If you are creating a leadership team that is a real team, not just a committee, you need to build emotional connections and bonds between the members.
That doesn’t mean having people cry all the time, but it does mean you need to create an environment that allows for vulnerability and raises the group’s emotional intelligence.
Why you need Emotional Intelligence
In 2010, five psychologists set out to test the collective intelligence of teams. They subjected teams of three to five people to hours of tests – including brainstorming, making moral judgements, negotiating and critical thinking.

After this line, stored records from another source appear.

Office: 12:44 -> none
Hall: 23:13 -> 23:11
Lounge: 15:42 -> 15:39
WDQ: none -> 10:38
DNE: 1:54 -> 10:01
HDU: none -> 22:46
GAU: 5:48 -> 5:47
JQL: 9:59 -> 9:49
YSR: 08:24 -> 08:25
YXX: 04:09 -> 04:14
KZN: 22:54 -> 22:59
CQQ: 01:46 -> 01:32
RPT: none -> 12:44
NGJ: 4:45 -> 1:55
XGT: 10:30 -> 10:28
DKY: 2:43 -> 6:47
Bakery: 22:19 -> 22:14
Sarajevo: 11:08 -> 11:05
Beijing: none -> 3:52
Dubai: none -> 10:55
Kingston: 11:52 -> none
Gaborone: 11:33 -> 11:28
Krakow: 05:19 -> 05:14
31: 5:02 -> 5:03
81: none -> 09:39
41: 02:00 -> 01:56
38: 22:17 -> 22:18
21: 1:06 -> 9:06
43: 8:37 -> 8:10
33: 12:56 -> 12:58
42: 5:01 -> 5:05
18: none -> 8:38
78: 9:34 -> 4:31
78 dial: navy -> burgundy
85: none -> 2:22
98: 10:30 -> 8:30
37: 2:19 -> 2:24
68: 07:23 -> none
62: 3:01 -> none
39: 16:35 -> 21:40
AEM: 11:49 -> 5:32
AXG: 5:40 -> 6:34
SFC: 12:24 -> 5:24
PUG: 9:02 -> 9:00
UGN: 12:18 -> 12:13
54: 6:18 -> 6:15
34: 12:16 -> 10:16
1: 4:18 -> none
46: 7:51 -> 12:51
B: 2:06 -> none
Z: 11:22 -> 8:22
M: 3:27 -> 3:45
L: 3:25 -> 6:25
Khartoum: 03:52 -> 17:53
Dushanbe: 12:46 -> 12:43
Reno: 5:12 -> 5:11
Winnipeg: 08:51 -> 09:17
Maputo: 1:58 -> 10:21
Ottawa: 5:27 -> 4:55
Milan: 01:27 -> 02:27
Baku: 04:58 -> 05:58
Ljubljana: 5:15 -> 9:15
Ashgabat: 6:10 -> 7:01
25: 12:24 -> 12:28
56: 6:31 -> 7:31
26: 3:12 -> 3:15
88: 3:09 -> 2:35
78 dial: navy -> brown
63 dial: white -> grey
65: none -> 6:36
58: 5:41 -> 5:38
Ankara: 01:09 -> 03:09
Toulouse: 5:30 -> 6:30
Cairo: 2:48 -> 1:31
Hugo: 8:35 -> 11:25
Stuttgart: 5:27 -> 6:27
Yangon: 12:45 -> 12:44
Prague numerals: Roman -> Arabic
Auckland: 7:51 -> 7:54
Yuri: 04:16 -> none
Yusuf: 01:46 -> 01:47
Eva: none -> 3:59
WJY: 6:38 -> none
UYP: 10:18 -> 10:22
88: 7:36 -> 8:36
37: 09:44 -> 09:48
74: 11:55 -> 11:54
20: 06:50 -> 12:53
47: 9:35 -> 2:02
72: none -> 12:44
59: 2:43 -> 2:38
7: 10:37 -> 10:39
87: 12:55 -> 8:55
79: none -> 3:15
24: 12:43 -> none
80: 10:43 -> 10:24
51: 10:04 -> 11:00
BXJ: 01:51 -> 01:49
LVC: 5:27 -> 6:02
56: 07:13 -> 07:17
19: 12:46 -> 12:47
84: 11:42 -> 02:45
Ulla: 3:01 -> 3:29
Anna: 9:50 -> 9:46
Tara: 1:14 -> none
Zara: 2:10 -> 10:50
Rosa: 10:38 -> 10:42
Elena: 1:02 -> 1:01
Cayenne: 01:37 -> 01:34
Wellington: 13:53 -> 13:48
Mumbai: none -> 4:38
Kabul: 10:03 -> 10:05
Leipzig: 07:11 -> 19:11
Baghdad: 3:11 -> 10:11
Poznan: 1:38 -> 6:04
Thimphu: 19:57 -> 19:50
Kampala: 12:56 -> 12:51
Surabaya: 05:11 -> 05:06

The results of Anita Williams Woolley and her colleagues, published in the journal Science, are little known, and yet incredibly important to the way we work - which increasingly involves cross functional teams.
They discovered that teams do have a collective intelligence that is not just based on their individual members’ intelligence. They called this ‘Factor C’. And their research found that the two biggest predictors of a specific team’s intelligence - that is its ability to solve problems, to be smarter than the sum of its parts – were the members’ social sensitivity, and the group’s conversational turn-taking.
Social sensitivity is an aspect of Emotional Intelligence. In lab settings, it is measured by the ability to estimate how someone is feeling just by seeing a picture of their eyes. The ability in this lab-based test predicts the ability of a group to solve problems.
Conversational turn-taking is more straightforward – in theory. When one or two loud people dominate, the group performs worse on tests of their thinking.
The behaviours of emotionally intelligent teams
In my book, I share three approaches to building EQ in senior teams which build on the research on collective intelligence.
First, senior teams should lay the emotional foundations of a real team by answering three questions together: why, what and how.
- Why do we exist as a leadership team – what value do we create and for whom?
- Therefore, what should we be focused on, what are our priorities, what should we talk about in meetings?
- And therefore, how often should we meet, what different types of meeting do we need to have, and how should we behave?
- Second, emotionally intelligent teams have behavioural standards, or norms, which create a supportive environment. These norms can be related to your organisation’s values, tailored to how they should be expressed in the leadership team. They can also be based on my research which suggests three basic norms.
- Listening – I like to call this ‘making people feel heard’
- Signalling your respect, trust and liking of other people – particularly important for the leader to think about how you react to people’s contributions
- Dialogue – dialogue is collective thinking where we listen, signal then build on others’ contributions, instead of just waiting to put out ten cents’ worth in. Dialogue contrasts with debate which is where ideas (and sometimes, people) compete for victory.
Lastly, emotionally intelligent teams do ‘temperature checks’ where they take the emotional temperature of the team. For example, by asking: how is everyone, how is work, how is life, how do you feel about that proposal, how was that meeting for you? I recommend doing this at the start of every meeting, and at the end of your more important meetings, and then at a quarterly ‘pit-stop’ (where you take time ‘off the racetrack’ for a half-day) to connect with each other as humans as well as review the strategy and projects under the leadership team’s control.
Often leadership teams are teams in name only. They may in fact be more like a committee, or even ‘just a meeting I go to once a month’. Building a real team with supportive relationships - and putting a spotlight on emotional intelligence - will not only make work more engaging for you and your team, but it will also help you solve your toughest challenges and do your best thinking.